As we have for the past four years, we asked our Fellows to provide their top book suggestions for the year—and this time we’ve included a few podcasts in the list too.
Of the 51 recommendations, there is sure to be something of interest for everyone. Many of the books are of a scientific bent, but they range from new release fiction and classic pieces of literature to biographies and other non-fiction.
Some are inspirational, some are eye-opening, thought-provoking or nostalgic, and others are purely great entertainment.
To inject more wit, wisdom and wonder into your summer holidays, following is a sample of the 2019 list contributed by some of Australia’s most outstanding minds.
Recommended by Professor The Honourable Barry Jones AC FAA FTSE
MacCulloch is Professor of Church History at Oxford, author of The History of Christianity and an accomplished television presenter. Hillary Mantel who knows a thing or two about Thomas Cromwell writes ‘this is the biography we have been waiting for for 400 years’. MacCulloch’s scholarship, analytical and narrative gifts are outstanding and—despite the grim outcome for Cromwell and so many major characters—often amusing, even hilarious. I read it twice, first very fast, then slowly to savour every line. Don’t miss it.
Recommended by Professor Lyn Beazley AO FAA FTSE
This book is a truly engaging journey from Darwin’s childhood through to Down House, his bustling home of forty years, where he kept porcupine quills at his desk to dissect barnacles, maintained a flock of sixteen pigeon breeds in the dovecote, and cultivated climbing and carnivorous plants in the study. He was truly the first ‘community scientist’, engaging naturalists, friends, neighbours, family servants, and even family as assistants in his experiments. It was from the results of these experiments that he plumbed the laws of nature and evidence for the revolutionary arguments of On the Origin of Species and his other watershed works.
Recommended by Professor David Celermajer AO FAA
This powerful book is about the importance of trees to the planet but is so much more than this; beautiful literature, stunning insights into what motivates humans to join a cause and some wonderful science about botany. Of the stories describing the several main characters in Part One of the book, the (partly fact-based) story of the shy but committed scientist who discovers the way that trees communicate with each other and finds love despite her isolation is one of the most splendid short stories you will ever read.

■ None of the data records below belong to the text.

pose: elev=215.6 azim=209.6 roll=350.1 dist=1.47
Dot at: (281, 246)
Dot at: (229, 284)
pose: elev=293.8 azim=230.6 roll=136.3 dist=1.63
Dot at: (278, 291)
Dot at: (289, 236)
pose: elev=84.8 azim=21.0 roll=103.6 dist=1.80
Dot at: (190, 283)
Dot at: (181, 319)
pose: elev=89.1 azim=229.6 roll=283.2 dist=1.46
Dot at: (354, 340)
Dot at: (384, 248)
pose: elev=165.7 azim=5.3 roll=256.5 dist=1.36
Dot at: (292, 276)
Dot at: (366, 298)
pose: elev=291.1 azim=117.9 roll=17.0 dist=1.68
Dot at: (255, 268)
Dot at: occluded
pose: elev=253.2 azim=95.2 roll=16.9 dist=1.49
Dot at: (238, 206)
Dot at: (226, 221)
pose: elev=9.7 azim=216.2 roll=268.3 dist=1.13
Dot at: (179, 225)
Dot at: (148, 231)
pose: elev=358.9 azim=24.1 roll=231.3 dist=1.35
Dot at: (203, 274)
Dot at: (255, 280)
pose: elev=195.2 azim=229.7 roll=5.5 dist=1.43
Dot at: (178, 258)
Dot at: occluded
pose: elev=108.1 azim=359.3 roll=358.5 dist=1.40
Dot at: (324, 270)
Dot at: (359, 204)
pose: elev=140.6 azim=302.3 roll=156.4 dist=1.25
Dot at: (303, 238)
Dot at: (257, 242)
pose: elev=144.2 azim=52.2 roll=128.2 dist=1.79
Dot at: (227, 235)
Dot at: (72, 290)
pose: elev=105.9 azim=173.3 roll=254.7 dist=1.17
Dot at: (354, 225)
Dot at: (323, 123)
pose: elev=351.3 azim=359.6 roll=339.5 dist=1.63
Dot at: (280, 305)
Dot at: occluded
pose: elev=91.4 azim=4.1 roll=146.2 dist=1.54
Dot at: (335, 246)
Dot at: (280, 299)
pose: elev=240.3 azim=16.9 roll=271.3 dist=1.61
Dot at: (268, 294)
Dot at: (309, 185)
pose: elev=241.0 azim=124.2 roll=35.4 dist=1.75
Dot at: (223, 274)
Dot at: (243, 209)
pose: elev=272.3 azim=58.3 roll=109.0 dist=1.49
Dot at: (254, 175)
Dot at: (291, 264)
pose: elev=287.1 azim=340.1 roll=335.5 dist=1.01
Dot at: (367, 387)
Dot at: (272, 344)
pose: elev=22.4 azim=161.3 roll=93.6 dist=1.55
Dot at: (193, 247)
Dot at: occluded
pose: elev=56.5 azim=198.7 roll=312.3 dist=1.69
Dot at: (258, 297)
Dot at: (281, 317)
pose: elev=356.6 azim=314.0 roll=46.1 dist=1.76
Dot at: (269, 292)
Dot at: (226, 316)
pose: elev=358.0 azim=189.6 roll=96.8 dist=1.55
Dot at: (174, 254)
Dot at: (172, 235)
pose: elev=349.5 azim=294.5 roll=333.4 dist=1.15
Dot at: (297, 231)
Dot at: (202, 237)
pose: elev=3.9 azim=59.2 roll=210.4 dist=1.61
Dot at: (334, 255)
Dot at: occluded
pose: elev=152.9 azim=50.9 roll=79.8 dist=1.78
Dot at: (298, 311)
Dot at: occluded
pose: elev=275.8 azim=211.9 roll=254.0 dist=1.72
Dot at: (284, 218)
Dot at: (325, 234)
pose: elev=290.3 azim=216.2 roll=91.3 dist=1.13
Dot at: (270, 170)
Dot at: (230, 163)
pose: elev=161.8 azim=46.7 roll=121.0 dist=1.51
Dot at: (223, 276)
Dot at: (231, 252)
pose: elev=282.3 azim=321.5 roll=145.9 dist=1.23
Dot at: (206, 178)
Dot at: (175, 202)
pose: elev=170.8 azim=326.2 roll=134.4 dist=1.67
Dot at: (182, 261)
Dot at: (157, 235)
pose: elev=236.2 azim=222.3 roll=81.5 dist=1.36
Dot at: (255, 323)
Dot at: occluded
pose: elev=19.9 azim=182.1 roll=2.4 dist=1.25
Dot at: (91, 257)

Also recommended by Professor Ian Dance FAA
Winner of the Pulitzer Prize in Fiction 2019. A collection of interlocking fables, with a central theme of trees. A fact-filled panegyric for old-growth forests in the US, and stories about those who want to preserve them.
Also recommended by Professor John Evans FAA
A weird mix of stories about trees and how humans fail to comprehend what trees achieve because our lives operate at completely different speeds.
Recommended by Professor Roger Tanner FAA
Set in a fictional Riverina town at the height of a devastating drought, Scrublands is one of the most powerful, compelling and original crime novels to be written in Australia. In an isolated country town brought to its knees by endless drought, a charismatic and dedicated young priest calmly opens fire on his congregation, killing five parishioners before being shot dead himself.
Recommended by Professor Helene Marsh FAA FTSE
Thought-provoking stories, essays and poetry by Australian scientists and science writers. Topics range from astronomy to disease but concerns about the impacts of climate change dominate the book.
Recommended by Emeritus Professor Neville Nicholls FAA
Bedside Rounds is an engaging and well-researched monthly podcast on the development of modern medicine, told from a historical perspective. Recent episodes have discussed anaesthesia, syphilis, and smoking and lung cancer. The overarching focus is on epistemology—how we know.